Argentina: Lei gera atritos entre governo e mídia
Na Argentina, a chamada Ley de Medios foi aprovada em outubro de 2009, durante o primeiro governo da presidente Cristina Kirchner. Mas ainda hoje sua aplicação ainda gera polêmicas.
A lei define regras para emissoras de TV e rádio. O objetivo é a “regulação dos serviços de comunicação” e o desenvolvimento de mecanismos destinados à “promoção, desconcentração e fomento da concorrência com o fim de baratear, democratizar e universalizar” a comunicação.
A lei fixa o limite de licenças e área de atuação do setor por cada pessoa que assuma um investimento. Os prestadores de serviço de TV por assinatura não poderão ser titulares de um serviço de TV em uma mesma região. A lei também estabelece limites de alcance de audiência para TV a cabo e emissoras privadas. Já a TV pública tem alcance nacional.
A legislação define também que os canais abertos de televisão deverão “emitir no mínimo 60% de produção nacional”, “30% de produção própria que inclua noticiários locais” e, no caso das TVs nas cidades com mais de um 1,5 milhão de habitantes, “pelo menos 30% de produção local independente”.
A lei surgiu em meio à disputa entre o governo e os meios de comunicação críticos do “kirchnerismo” – a dinastia política que governa o país desde Nestor Kirchner, antecessor e marido da atual presidente, que governou entre 2003 e 2007 e morreu em 2010.
Ao defender a criação da lei, a presidente e outras autoridades do governo argumentaram que a comunicação é “um direito humano” e que é necessário defender “o fim dos monopólios” e a “pluralidade de vozes”. Em meio à discussão, o ex-presidente Kirchner ergueu cartazes em atos públicos contra o maior grupo de mídia da Argentina, o grupo Clarín.
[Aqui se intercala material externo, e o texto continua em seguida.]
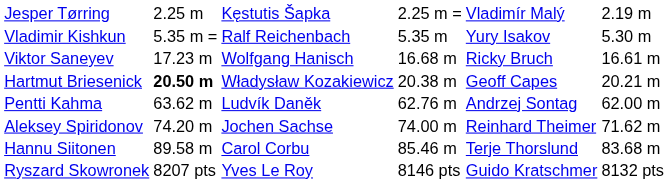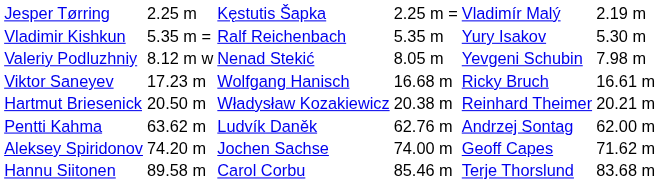+ row: Valeriy Podluzhniy | 8.12 m w | Nenad Stekić | 8.05 m | Yevgeni Schubin | 7.98 m
Hartmut Briesenick | column 3: bold -> normal
Hartmut Briesenick | column 6: Geoff Capes -> Reinhard Theimer
Aleksey Spiridonov | column 6: Reinhard Theimer -> Geoff Capes
- row: Ryszard Skowronek | 8207 pts | Yves Le Roy | 8146 pts | Guido Kratschmer | 8132 pts
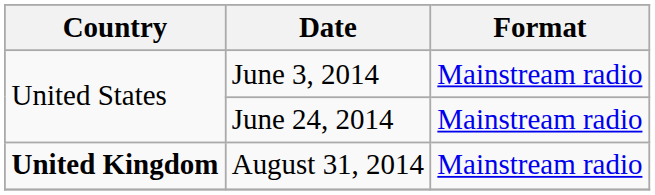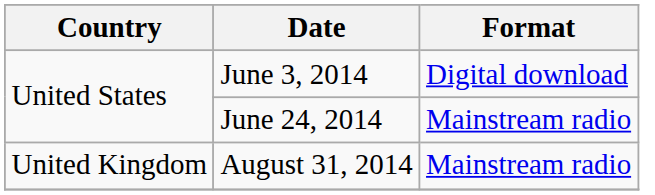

Nos cartazes, a frase “o Clarín mente”.
Os dois artigos da Lei de Meios que mais geraram polêmicas se referem à “pluralidade de licenças” e a restrição das “propriedades paralelas dos grupos de imprensa no país”.
Para opositores e para as empresas de mídia, as medidas atentam contra “o direito adquirido”, a “propriedade privada” e a “liberdade de expressão”. Porém em outubro do ano passado, após uma série de disputas judiciais, a Suprema Corte de Justiça entendeu que as normas são constitucionais.
Segundo opositores, o Clarín foi o mais afetado pela medida, já que deveria abriar mão de mais da metade das suas cerca de 200 concessões de TV a cabo e aberto em diversas regiões do país. Outros grupos de mídia também teriam de fazer o mesmo.
Em diferentes ocasiões, representantes do Grupo Clarín sugeriram, porém, que a lei os afetava por questões políticas e acabaria “beneficiando grupos estrangeiros”, incluindo telefônicas com licenças de TVs no país.
Após a manutenção da legislação pela Justiça argentina, o Grupo Clarín entregou um “plano de adequação voluntária” à lei, mas o caso ainda está nos tribunais.